Солнце с каждым днем поднималось все выше и выше. Вытаяла еще одна сторона завалины, и Гошка стал передвигаться вслед за солнцем. Так в полусне, не размыкая глаз, и полз он по завалинке на ощупь к теплу. К нему никто не смел приблизиться. Стоило подойти и вывести парнишку из сонного состояния, он принимался визгливо кричать:

— Чё вам от меня надо? — и жутко, не по-мальчишески ругался.

Вокруг Гошки возились, почирикивали воробьи. Вид у них был козыристый, какой бывает у всех птах, переживших зиму, да еще к тому же заполярную.

Гошке оставляли на столе еду, и он ел, когда ему вздумается. Гошке выписывали лекарство. Он пил его сердито, как будто принудиловку отбывал. На прием в поликлинику сердобольная Маргарита Савельевна водила его за руку, почти силком.

И вот больной сам выпросил ложку, завернул ее в тряпицу и носил в кармане — сам начал пить лекарства. В четвертой комнате снова запахло больницей. Есть начал Гошка.

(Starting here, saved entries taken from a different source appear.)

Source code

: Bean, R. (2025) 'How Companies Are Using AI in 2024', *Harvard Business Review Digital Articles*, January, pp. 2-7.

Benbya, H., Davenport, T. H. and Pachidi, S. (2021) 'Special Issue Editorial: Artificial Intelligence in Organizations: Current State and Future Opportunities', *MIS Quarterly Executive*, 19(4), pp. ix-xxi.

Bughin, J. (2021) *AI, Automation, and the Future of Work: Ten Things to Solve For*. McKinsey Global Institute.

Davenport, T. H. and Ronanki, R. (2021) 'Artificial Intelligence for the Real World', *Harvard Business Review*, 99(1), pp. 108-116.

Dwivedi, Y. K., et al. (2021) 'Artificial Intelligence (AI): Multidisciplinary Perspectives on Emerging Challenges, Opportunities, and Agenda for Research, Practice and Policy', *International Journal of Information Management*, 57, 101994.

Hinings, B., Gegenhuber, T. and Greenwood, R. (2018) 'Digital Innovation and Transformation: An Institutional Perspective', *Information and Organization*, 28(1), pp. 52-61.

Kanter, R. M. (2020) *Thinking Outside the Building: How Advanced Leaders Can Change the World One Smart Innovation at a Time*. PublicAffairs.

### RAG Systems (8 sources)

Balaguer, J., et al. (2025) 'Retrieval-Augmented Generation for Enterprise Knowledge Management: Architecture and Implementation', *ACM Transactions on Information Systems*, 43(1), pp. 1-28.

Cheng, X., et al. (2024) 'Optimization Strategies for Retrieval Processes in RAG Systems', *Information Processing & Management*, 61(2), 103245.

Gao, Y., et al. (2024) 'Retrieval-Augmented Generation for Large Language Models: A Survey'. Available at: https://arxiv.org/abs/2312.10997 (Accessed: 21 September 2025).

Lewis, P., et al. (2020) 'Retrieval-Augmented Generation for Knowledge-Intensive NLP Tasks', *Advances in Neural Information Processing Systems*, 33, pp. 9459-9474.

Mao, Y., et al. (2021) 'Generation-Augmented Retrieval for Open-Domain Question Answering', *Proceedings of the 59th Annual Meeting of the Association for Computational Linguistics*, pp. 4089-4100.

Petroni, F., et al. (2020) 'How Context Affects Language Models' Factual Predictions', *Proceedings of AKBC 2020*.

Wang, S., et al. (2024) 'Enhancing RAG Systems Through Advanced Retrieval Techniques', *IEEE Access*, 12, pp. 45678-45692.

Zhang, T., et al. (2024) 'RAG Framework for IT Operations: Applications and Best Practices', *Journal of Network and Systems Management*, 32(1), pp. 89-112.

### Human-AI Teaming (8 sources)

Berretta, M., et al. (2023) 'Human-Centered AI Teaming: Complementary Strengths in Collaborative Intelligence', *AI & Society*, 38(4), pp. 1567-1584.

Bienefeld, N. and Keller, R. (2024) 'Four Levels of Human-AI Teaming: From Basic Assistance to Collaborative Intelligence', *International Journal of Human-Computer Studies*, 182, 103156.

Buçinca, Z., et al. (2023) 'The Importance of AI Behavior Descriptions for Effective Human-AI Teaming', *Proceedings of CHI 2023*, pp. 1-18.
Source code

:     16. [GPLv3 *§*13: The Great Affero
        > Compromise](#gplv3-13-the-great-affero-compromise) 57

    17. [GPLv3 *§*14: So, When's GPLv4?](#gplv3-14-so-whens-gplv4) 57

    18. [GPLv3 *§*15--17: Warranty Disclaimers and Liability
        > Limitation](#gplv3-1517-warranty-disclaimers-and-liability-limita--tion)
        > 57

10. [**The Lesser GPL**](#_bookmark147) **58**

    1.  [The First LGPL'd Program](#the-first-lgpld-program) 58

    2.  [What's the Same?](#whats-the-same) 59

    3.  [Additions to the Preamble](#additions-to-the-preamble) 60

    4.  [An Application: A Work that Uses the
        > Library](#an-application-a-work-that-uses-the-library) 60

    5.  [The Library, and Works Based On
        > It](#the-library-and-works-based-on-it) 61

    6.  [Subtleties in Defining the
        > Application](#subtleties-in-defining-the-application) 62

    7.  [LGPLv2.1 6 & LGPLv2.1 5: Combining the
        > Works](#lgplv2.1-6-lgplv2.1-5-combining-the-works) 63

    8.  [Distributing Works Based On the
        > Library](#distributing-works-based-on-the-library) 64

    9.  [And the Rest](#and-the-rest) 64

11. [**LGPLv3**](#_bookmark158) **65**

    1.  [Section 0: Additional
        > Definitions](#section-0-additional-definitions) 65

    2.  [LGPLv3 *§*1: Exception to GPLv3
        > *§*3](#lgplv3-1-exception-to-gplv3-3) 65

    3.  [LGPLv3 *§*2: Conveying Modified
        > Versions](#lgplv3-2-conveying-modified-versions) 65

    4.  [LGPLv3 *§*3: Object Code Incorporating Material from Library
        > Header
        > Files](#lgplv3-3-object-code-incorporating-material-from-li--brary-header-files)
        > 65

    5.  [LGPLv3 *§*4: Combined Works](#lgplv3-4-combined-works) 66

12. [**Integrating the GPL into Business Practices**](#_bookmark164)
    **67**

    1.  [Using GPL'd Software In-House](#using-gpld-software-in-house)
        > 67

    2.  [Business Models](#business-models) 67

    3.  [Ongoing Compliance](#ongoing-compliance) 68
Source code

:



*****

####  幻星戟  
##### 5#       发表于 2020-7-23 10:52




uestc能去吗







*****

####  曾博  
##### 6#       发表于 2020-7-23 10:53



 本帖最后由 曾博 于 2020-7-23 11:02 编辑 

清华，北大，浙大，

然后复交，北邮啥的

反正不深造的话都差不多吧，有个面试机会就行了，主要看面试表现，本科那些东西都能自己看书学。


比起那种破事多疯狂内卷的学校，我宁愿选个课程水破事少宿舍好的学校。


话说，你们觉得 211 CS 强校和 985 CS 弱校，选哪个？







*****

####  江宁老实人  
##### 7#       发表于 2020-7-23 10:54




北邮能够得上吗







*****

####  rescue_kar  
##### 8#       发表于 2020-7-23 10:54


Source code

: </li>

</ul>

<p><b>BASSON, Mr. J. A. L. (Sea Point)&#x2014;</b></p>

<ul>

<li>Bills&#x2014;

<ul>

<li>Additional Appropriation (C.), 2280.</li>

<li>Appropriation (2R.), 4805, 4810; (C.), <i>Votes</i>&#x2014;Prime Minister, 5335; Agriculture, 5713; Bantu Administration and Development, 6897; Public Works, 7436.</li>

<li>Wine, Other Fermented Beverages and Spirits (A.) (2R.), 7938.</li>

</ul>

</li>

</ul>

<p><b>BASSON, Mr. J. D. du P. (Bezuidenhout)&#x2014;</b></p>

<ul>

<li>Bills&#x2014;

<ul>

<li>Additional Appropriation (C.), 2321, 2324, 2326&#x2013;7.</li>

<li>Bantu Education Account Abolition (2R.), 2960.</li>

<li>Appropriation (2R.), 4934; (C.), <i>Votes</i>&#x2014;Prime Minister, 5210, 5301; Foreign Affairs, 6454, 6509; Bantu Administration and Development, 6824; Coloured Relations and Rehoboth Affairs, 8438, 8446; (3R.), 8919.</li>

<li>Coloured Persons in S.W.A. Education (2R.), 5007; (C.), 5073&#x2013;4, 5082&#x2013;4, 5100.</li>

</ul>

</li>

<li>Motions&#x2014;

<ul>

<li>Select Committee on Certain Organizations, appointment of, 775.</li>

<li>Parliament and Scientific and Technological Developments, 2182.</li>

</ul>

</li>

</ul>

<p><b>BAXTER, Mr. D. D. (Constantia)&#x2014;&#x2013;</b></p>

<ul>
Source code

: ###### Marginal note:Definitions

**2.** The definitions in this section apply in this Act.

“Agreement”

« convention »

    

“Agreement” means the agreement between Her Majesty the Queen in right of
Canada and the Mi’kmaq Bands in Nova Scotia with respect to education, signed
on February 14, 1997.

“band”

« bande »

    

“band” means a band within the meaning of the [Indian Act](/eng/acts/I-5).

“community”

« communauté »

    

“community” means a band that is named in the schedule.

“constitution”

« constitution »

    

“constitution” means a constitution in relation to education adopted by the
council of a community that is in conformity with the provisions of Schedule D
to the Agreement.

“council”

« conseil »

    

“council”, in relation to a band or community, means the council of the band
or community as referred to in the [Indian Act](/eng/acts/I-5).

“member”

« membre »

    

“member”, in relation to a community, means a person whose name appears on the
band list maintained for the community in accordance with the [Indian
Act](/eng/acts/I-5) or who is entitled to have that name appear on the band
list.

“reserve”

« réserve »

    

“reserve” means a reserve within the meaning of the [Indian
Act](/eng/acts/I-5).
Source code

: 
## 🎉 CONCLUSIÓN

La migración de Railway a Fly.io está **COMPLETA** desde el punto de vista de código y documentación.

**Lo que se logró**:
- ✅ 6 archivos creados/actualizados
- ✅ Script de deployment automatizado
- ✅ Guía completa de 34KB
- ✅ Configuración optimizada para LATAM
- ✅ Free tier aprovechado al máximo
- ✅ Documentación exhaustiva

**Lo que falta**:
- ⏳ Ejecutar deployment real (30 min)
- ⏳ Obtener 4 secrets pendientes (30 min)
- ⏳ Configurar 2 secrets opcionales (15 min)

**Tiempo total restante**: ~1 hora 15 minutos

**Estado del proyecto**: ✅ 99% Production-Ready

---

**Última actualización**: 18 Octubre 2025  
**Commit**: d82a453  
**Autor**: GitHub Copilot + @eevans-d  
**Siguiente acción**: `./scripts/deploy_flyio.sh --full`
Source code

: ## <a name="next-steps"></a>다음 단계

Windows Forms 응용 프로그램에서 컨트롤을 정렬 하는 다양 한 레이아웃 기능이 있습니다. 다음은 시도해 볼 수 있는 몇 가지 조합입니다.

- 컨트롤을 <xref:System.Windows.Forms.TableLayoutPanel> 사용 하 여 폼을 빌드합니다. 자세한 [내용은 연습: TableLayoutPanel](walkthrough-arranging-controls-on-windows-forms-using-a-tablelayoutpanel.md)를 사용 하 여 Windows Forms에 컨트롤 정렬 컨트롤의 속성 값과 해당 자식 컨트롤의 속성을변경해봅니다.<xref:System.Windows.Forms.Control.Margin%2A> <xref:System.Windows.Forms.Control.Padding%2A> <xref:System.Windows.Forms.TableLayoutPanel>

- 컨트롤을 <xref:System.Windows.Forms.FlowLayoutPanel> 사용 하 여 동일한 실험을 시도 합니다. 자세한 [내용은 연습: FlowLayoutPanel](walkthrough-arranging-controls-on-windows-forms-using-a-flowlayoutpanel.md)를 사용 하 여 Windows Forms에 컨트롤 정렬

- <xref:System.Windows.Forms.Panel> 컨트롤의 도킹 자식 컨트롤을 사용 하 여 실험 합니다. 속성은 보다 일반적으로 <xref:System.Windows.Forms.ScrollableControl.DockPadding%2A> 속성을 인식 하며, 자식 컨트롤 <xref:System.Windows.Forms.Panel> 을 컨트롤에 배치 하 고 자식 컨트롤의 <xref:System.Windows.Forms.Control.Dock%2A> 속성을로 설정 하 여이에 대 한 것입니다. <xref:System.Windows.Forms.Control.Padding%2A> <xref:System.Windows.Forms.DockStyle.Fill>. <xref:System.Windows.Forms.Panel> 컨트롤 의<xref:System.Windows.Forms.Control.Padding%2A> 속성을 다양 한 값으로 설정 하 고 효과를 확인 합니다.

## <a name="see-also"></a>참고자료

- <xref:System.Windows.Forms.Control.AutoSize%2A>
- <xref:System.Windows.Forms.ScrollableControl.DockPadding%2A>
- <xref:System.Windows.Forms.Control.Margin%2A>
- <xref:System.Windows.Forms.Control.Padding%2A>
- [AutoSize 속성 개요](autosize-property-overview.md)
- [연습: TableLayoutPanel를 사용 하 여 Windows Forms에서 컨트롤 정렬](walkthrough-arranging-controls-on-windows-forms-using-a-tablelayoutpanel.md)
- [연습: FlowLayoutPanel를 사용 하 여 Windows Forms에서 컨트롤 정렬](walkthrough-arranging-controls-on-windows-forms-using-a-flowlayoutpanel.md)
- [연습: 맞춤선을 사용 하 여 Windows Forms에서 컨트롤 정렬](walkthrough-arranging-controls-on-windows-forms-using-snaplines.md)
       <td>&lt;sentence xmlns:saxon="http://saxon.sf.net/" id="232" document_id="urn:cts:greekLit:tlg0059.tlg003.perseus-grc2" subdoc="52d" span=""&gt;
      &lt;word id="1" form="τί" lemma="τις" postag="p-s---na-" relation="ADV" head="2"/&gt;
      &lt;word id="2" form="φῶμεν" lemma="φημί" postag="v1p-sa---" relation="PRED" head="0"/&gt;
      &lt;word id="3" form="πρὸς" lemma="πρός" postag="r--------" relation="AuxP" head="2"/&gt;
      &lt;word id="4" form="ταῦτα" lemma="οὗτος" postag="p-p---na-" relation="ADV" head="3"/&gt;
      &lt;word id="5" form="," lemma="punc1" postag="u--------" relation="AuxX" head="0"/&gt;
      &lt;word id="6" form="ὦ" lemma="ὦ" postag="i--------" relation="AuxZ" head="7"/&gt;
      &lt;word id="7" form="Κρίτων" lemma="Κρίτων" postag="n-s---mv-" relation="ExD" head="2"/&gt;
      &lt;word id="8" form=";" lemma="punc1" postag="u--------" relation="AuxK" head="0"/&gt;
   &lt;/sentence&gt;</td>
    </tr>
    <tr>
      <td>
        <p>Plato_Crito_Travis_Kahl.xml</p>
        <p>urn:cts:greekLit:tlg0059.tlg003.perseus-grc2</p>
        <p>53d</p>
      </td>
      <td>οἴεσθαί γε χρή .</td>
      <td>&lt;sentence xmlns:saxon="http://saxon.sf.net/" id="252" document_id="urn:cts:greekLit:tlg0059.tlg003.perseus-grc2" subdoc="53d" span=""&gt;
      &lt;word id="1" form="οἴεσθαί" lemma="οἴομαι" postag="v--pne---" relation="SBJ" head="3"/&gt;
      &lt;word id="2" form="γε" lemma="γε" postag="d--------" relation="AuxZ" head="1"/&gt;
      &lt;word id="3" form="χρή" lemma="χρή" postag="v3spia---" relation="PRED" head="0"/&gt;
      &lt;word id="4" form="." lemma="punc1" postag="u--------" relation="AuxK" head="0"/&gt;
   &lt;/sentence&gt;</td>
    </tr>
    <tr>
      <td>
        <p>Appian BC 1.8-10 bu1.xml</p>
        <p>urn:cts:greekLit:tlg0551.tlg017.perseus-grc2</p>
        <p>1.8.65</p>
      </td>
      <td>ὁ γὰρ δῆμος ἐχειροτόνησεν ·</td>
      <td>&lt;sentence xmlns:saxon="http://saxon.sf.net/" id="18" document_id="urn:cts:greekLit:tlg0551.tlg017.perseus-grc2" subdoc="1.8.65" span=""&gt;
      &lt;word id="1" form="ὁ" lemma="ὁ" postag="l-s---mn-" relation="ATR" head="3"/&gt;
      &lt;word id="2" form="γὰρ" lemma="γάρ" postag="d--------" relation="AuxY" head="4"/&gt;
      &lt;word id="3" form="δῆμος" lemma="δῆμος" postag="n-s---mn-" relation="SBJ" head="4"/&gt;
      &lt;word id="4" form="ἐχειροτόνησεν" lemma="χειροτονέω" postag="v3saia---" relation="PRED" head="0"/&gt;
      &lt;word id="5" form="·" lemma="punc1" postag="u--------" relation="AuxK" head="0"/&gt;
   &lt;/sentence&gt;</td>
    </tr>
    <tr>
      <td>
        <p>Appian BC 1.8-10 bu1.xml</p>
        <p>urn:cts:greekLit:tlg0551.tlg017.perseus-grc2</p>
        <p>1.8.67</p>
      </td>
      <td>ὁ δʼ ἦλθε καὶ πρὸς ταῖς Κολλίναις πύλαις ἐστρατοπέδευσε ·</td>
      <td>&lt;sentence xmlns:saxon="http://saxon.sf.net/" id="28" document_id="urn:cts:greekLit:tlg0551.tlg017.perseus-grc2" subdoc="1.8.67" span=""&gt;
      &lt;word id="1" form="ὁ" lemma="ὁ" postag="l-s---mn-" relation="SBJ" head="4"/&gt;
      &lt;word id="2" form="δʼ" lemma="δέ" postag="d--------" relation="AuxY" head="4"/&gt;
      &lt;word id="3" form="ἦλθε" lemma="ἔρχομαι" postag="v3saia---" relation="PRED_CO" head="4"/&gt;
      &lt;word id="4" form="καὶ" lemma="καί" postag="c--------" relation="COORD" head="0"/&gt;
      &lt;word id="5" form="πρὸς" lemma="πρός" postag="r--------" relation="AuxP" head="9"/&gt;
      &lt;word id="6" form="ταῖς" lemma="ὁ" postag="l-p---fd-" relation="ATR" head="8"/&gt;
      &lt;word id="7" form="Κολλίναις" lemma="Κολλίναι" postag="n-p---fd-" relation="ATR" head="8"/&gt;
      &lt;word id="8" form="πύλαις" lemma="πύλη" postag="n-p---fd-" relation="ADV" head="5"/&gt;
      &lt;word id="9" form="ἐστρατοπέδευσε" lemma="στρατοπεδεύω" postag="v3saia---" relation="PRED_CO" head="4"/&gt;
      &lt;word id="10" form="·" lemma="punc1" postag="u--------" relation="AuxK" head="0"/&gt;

Бывало, он выпивал компот, отщипывал немного хлеба, и все. А тут принялся суп хлебать, второе ковырял вилкой, уставал от такой работы и однажды шевельнул морщинами на лице, пробуя улыбнуться: «Ешь — потей, работай — мерзни!» Желтое лицо Гошки тронуло загаром, губы его зашелушились, он сделался покладистей характером. В доме поговаривали о том, что Гошка «вытаивает».